** Dataset content follows **

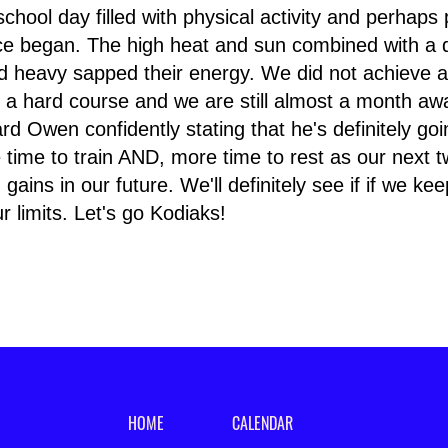
 school day filled with physical activity and perhaps p
ace began. The high heat and sun combined with a d
and heavy sapped their energy. We did not achieve a
s a hard course and we are still almost a month aw
d Owen confidently stating that he's definitely go
 time to train AND, more time to rest as our next t
gains in our future. We'll definitely see if if we ke
 limits. Let's go Kodiaks!
HOME
CALENDAR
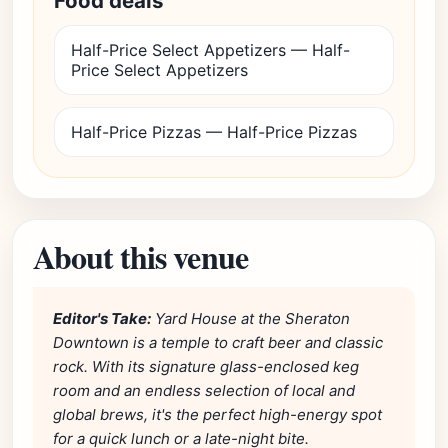
Food deals
Half-Price Select Appetizers — Half-
Price Select Appetizers
Half-Price Pizzas — Half-Price Pizzas
About this venue
Editor's Take:
Yard House at the Sheraton
Downtown is a temple to craft beer and classic
rock. With its signature glass-enclosed keg
room and an endless selection of local and
global brews, it's the perfect high-energy spot
for a quick lunch or a late-night bite.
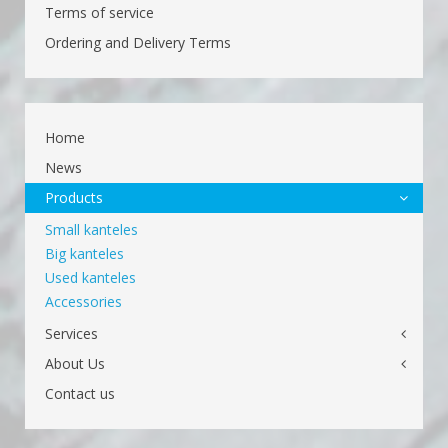
Terms of service
Ordering and Delivery Terms
Home
News
Products
Small kanteles
Big kanteles
Used kanteles
Accessories
Services
About Us
Contact us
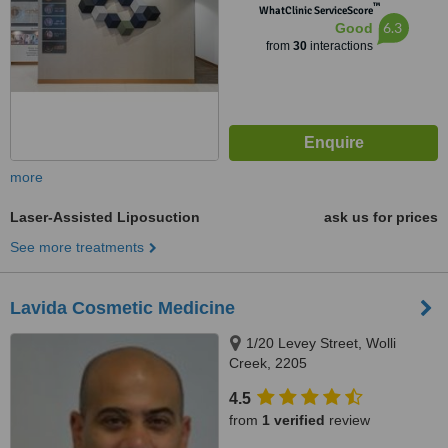
™
WhatClinic ServiceScore
6.3
Good
from
30
interactions
more
Laser-Assisted Liposuction
ask us for prices
See more treatments
Lavida Cosmetic Medicine
1/20 Levey Street, Wolli
Creek, 2205
4.5
from
1 verified
review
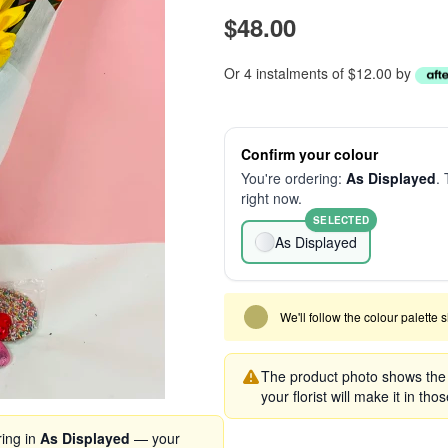
$48.00
Or 4 instalments of $12.00 by
Confirm your colour
You're ordering:
As Displayed
. 
right now.
SELECTED
As Displayed
We'll follow the colour palette 
The product photo shows the s
your florist will make it in tho
ring in
As Displayed
— your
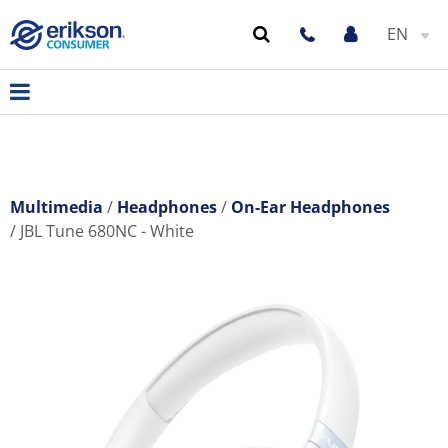
EN
Multimedia
Headphones
On-Ear Headphones
JBL Tune 680NC - White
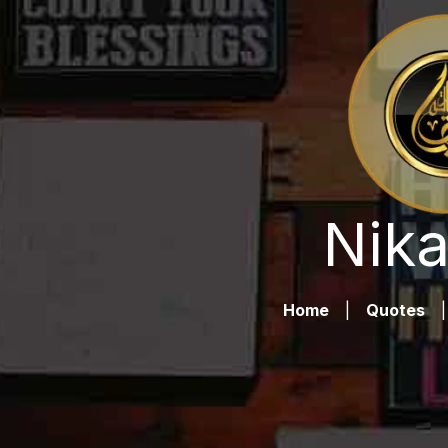
Nika
Home
|
Quotes
|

** End of Dataset content **

Directions
Could you retype all the entries exactly, skipping the pictures?

Solution
 school day filled with physical activity and perhaps p
ace began. The high heat and sun combined with a d
and heavy sapped their energy. We did not achieve a
s a hard course and we are still almost a month aw
d Owen confidently stating that he's definitely go
 time to train AND, more time to rest as our next t
gains in our future. We'll definitely see if if we ke
 limits. Let's go Kodiaks!
HOME
CALENDAR
Food deals
Half-Price Select Appetizers — Half-
Price Select Appetizers
Half-Price Pizzas — Half-Price Pizzas
About this venue
Editor's Take:
Yard House at the Sheraton
Downtown is a temple to craft beer and classic
rock. With its signature glass-enclosed keg
room and an endless selection of local and
global brews, it's the perfect high-energy spot
for a quick lunch or a late-night bite.
Terms of service
Ordering and Delivery Terms
Home
News
Products
Small kanteles
Big kanteles
Used kanteles
Accessories
Services
About Us
Contact us
™
WhatClinic ServiceScore
6.3
Good
from
30
interactions
more
Laser-Assisted Liposuction
ask us for prices
See more treatments
Lavida Cosmetic Medicine
1/20 Levey Street, Wolli
Creek, 2205
4.5
from
1 verified
review
$48.00
Or 4 instalments of $12.00 by
Confirm your colour
You're ordering:
As Displayed
. 
right now.
SELECTED
As Displayed
We'll follow the colour palette 
The product photo shows the s
your florist will make it in tho
ring in
As Displayed
— your
EN
Multimedia
Headphones
On-Ear Headphones
JBL Tune 680NC - White
Nika
Home
|
Quotes
|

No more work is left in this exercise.